OralThe Janus kinase inhibitor Upadatinib has previously been shown to be beneficial in reducing inflammation and nociceptive pain in axSpA. However, patients may also experience non-nociceptive pain, including nociceptive pain and neuropathic pain, which may lead to ongoing symptoms such as sleep disturbance, anxiety, and depression. Therefore, researchers conducted a post hoc analysis of a 12-month, multinational, non-interventional, observational study to assess how upacitinib affected non-nociceptive pain scores.
The analysis was conducted using interim data from the UPSTAND study after patients completed at least Week 12. Non-nociceptive pain was measured using the Pain Detection Questionnaire for Neuropathic Pain; the Widespread Pain Index (WPI) and Symptom Severity Score (SSS) were used to quantify delayed pain.

The percentage of patients in each pain severity group is reported at baseline, Week 12, and Week 24 (if available). Associations between pain severity and disease activity, sleep quality, anxiety, and depression were analyzed. Nonnociceptive pain is associated with residual symptoms, sleep disturbance, anxiety/depressive symptoms, and fatigue.
At baseline, 48.9% of patients were highly likely to experience delayed pain (WPI > 6), which dropped to 27.3% at week 12 and 24.1% at week 24. Similarly, the number of patients meeting criteria for fibromyalgia (WPI+SSS) decreased from 48.7% at baseline to 27.2% at week 12 and 22.8% at week 24. The proportion of patients with a high likelihood of neuropathic pain (pain test >18) decreased from 26.2% at baseline to 11.9% at week 12.
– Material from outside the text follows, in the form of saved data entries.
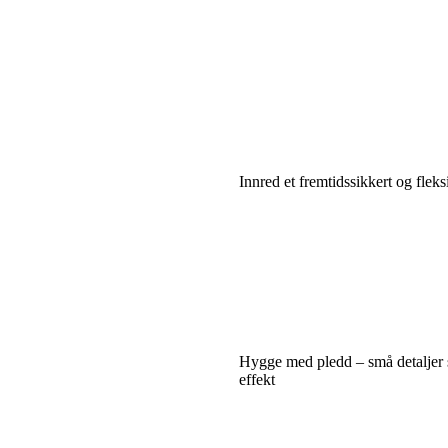
Innred et fremtidssikkert og flek
Hygge med pledd – små detaljer 
effekt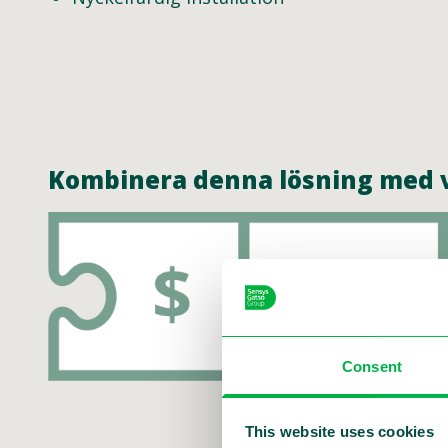
Kombinera denna lösning med v
Consent
This website uses cookies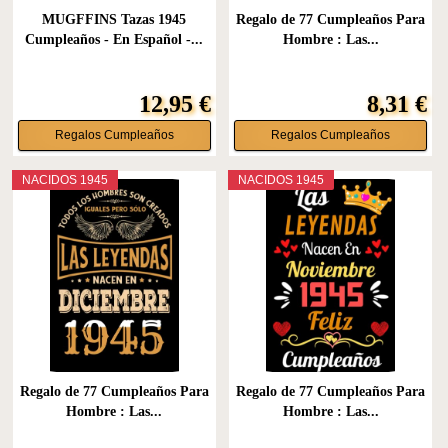
MUGFFINS Tazas 1945
Regalo de 77 Cumpleaños Para
Cumpleaños - En Español -...
Hombre : Las...
12,95 €
8,31 €
Regalos Cumpleaños
Regalos Cumpleaños
NACIDOS 1945
NACIDOS 1945
Regalo de 77 Cumpleaños Para
Regalo de 77 Cumpleaños Para
Hombre : Las...
Hombre : Las...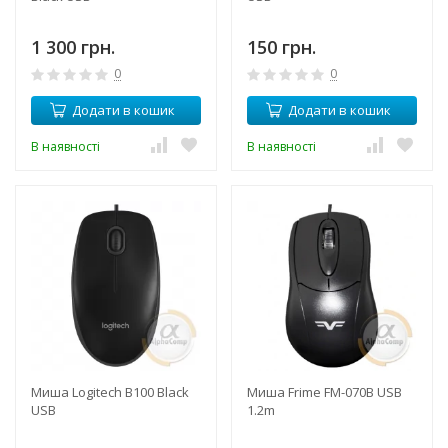
1 300 грн.
150 грн.
0
0
Додати в кошик
Додати в кошик
В наявності
В наявності
Миша Logitech B100 Black
Миша Frime FM-070B USB
USB
1.2m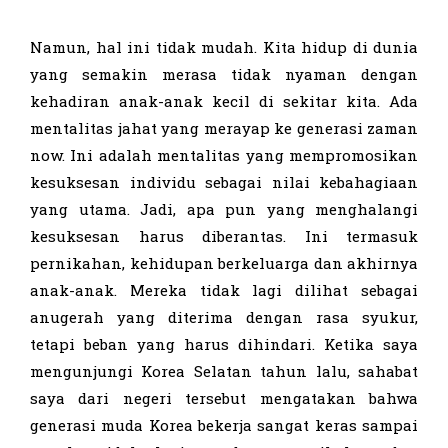
Namun, hal ini tidak mudah. Kita hidup di dunia
yang semakin merasa tidak nyaman dengan
kehadiran anak-anak kecil di sekitar kita. Ada
mentalitas jahat yang merayap ke generasi zaman
now. Ini adalah mentalitas yang mempromosikan
kesuksesan individu sebagai nilai kebahagiaan
yang utama. Jadi, apa pun yang menghalangi
kesuksesan harus diberantas. Ini termasuk
pernikahan, kehidupan berkeluarga dan akhirnya
anak-anak. Mereka tidak lagi dilihat sebagai
anugerah yang diterima dengan rasa syukur,
tetapi beban yang harus dihindari. Ketika saya
mengunjungi Korea Selatan tahun lalu, sahabat
saya dari negeri tersebut mengatakan bahwa
generasi muda Korea bekerja sangat keras sampai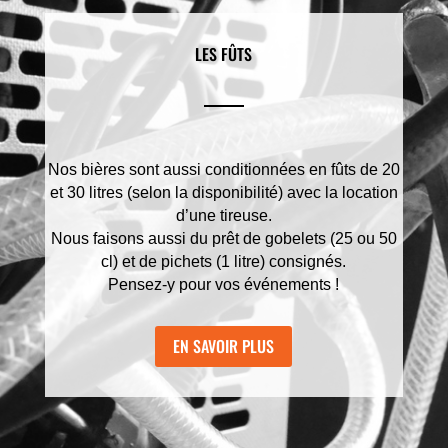
LES FÛTS
Nos bières sont aussi conditionnées en fûts de 20
et 30 litres (selon la disponibilité) avec la location
d’une tireuse.
Nous faisons aussi du prêt de gobelets (25 ou 50
cl) et de pichets (1 litre) consignés.
Pensez-y pour vos événements !
EN SAVOIR PLUS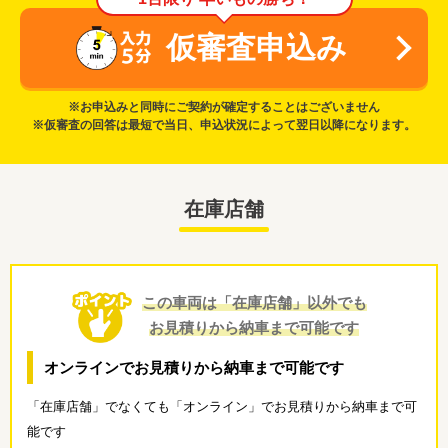
仮審査申込み
※お申込みと同時にご契約が確定することはございません
※仮審査の回答は最短で当日、申込状況によって翌日以降になります。
在庫店舗
この車両は「在庫店舗」以外でも
お見積りから納車まで可能です
オンラインでお見積りから納車まで可能です
「在庫店舗」でなくても「オンライン」でお見積りから納車まで可
能です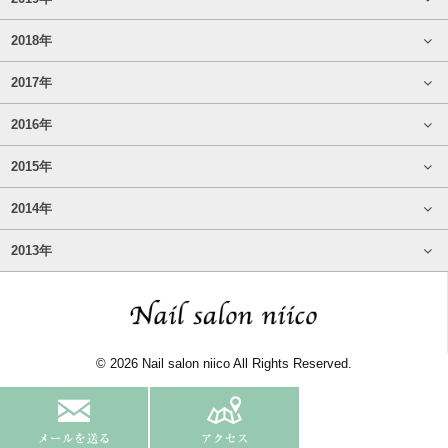
2018年
2017年
2016年
2015年
2014年
2013年
© 2026 Nail salon niico All Rights Reserved.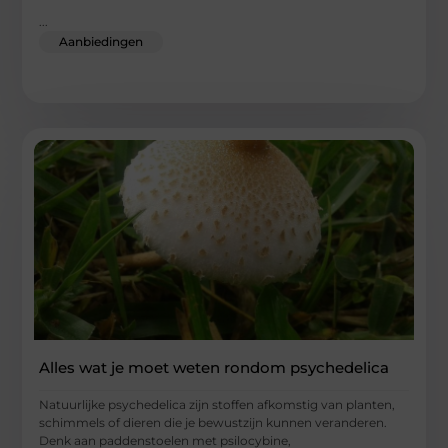
...
Aanbiedingen
Alles wat je moet weten rondom psychedelica
Natuurlijke psychedelica zijn stoffen afkomstig van planten,
schimmels of dieren die je bewustzijn kunnen veranderen.
Denk aan paddenstoelen met psilocybine,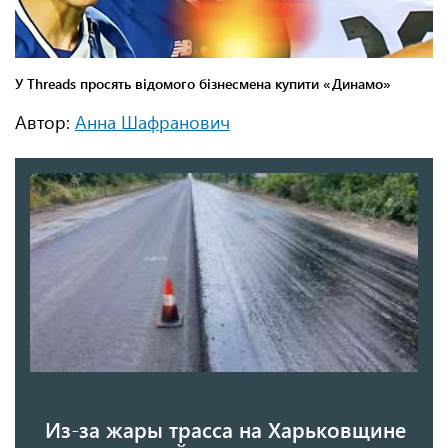
Автор:
Анна Шафранович
Из-за жары трасса на Харьковщине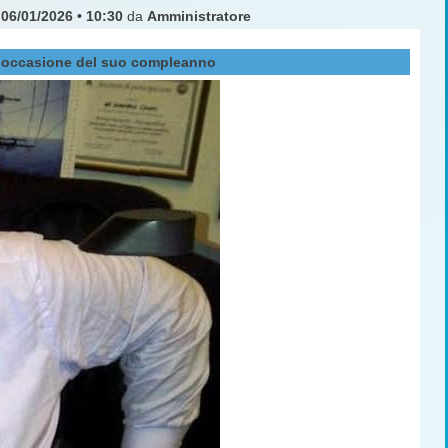
l
06/01/2026 • 10:30
da
Amministratore
in occasione del suo compleanno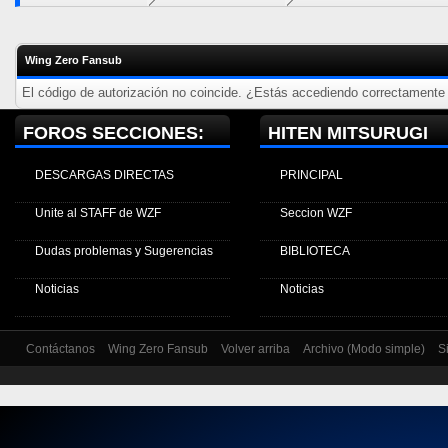
Wing Zero Fansub
El código de autorización no coincide. ¿Estás accediendo correctamente a
FOROS SECCIONES:
HITEN MITSURUGI
DESCARGAS DIRECTAS
PRINCIPAL
Unite al STAFF de WZF
Seccion WZF
Dudas problemas y Sugerencias
BIBLIOTECA
Noticias
Noticias
Contáctanos
Wing Zero Fansub
Volver arriba
Archivo (Modo simple)
S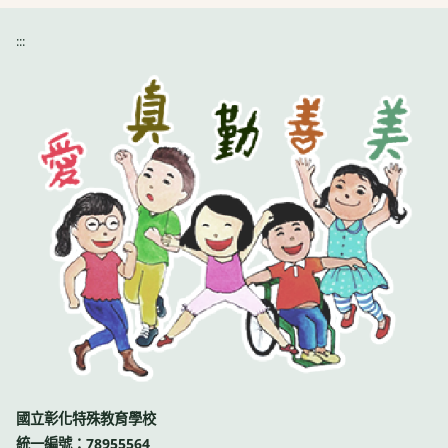
:::
國立彰化特殊教育學校
統一編號：78955564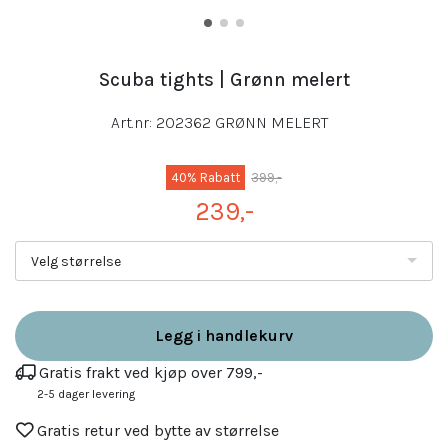
Scuba tights | Grønn melert
Art.nr:
202362 GRØNN MELERT
40% Rabatt
399,-
239,-
Velg størrelse
Legg i handlekurv
Gratis frakt ved kjøp over 799,-
2-5 dager levering
Gratis retur ved bytte av størrelse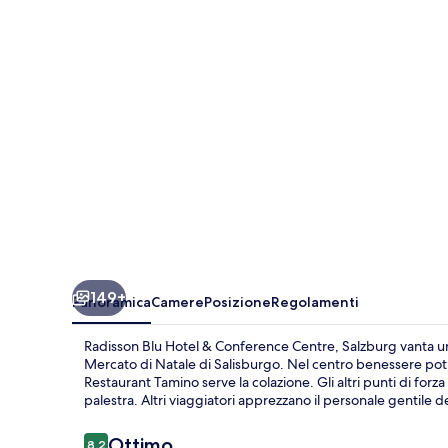
&
Conference
Centre,
Salzburg
149+
Panoramica
Camere
Posizione
Regolamenti
Radisson Blu Hotel & Conference Centre, Salzburg vanta un
Mercato di Natale di Salisburgo. Nel centro benessere potra
Restaurant Tamino serve la colazione. Gli altri punti di for
palestra. Altri viaggiatori apprezzano il personale gentile de
Recensioni
Ottimo
8,2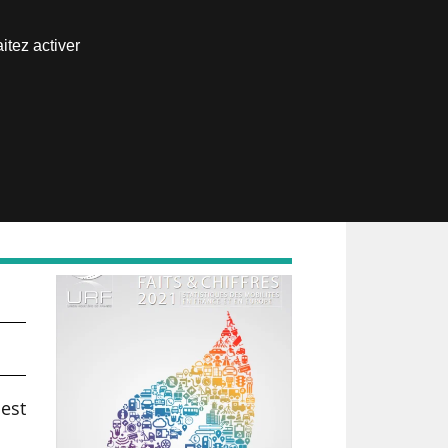
Nous joindre
itez activer
Espace abonné
 en
 est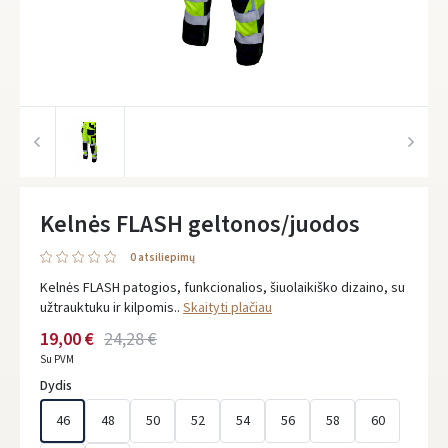
Kelnės FLASH geltonos/juodos
0 atsiliepimų
Kelnės FLASH patogios, funkcionalios, šiuolaikiško dizaino, su
užtrauktuku ir kilpomis..
Skaityti plačiau
19,00 €
24,28 €
Su PVM
Dydis
46
48
50
52
54
56
58
60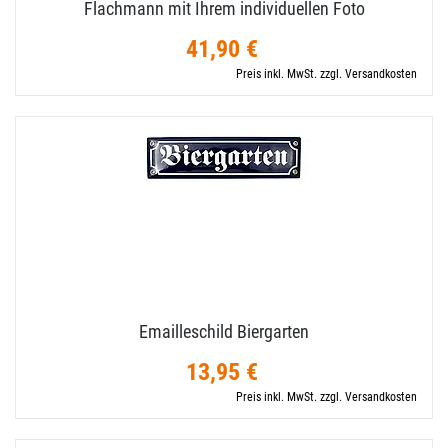
Flachmann mit Ihrem individuellen Foto
41,90 €
Preis inkl. MwSt. zzgl. Versandkosten
Emailleschild Biergarten
13,95 €
Preis inkl. MwSt. zzgl. Versandkosten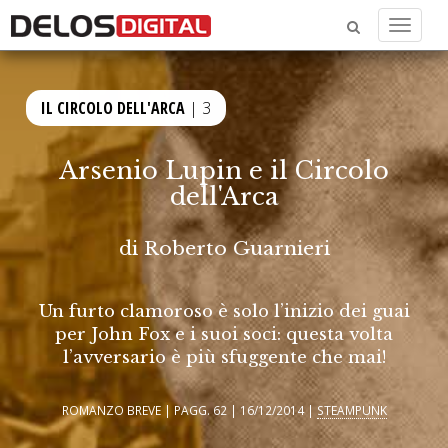
Menu
IL CIRCOLO DELL'ARCA
| 3
Arsenio Lupin e il Circolo
dell'Arca
di
Roberto Guarnieri
Un furto clamoroso è solo l’inizio dei guai
per John Fox e i suoi soci: questa volta
l’avversario è più sfuggente che mai!
ROMANZO BREVE | PAGG. 62 | 16/12/2014 |
STEAMPUNK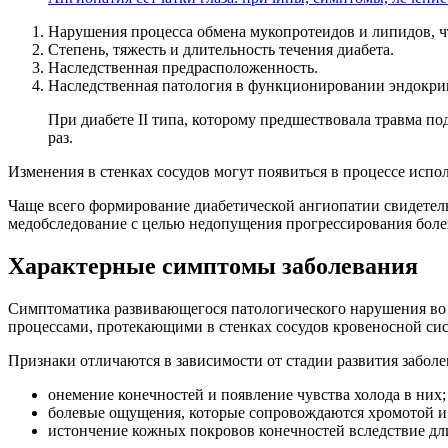
Нарушения процесса обмена мукопротеидов и липидов, ч
Степень, тяжесть и длительность течения диабета.
Наследственная предрасположенность.
Наследственная патология в функционировании эндокрин
При диабете ІІ типа, которому предшествовала травма по
раз.
Изменения в стенках сосудов могут появиться в процессе исп
Чаще всего формирование диабетической ангиопатии свидетель
медобследование с целью недопущения прогрессирования бол
Характерные симптомы заболевания
Симптоматика развивающегося патологического нарушения во 
процессами, протекающими в стенках сосудов кровеносной си
Признаки отличаются в зависимости от стадии развития забо
онемение конечностей и появление чувства холода в них;
болевые ощущения, которые сопровождаются хромотой и
истончение кожных покровов конечностей вследствие дл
Treatment with upadacitinib was associated with a reduction in neuropathic and nocturnal pain over time. By week 12, the proportion of patients in the milder pain group increased, while the percentage of patients in the more severe pain group and the number of patients meeting criteria for fibromyalgia decreased.
No.Non-nociceptive pain at 12 weeks was associated with residual symptoms including anxiety, depression and poor sleep quality. Compared with patients with persistent nonnociceptive pain, patients with a lower likelihood of developing nociceptive or neuropathic pain at week 12 were more likely to achieve disease control, including low disease activity, better sleep quality, and normal anxiety and depression scores.
Additionally, improvements in overall and nocturnal back pain, fatigue, and function from baseline to week 12 were greater in patients with a lower likelihood of nonnociceptive pain, whereas improvements were smaller in patients with higher nociceptive or neuropathic pain scores.
The study authors concluded:“Non-nociceptive pain is associated with residual symptoms, sleep disturbance, anxiety/depressive symptoms, and fatigue.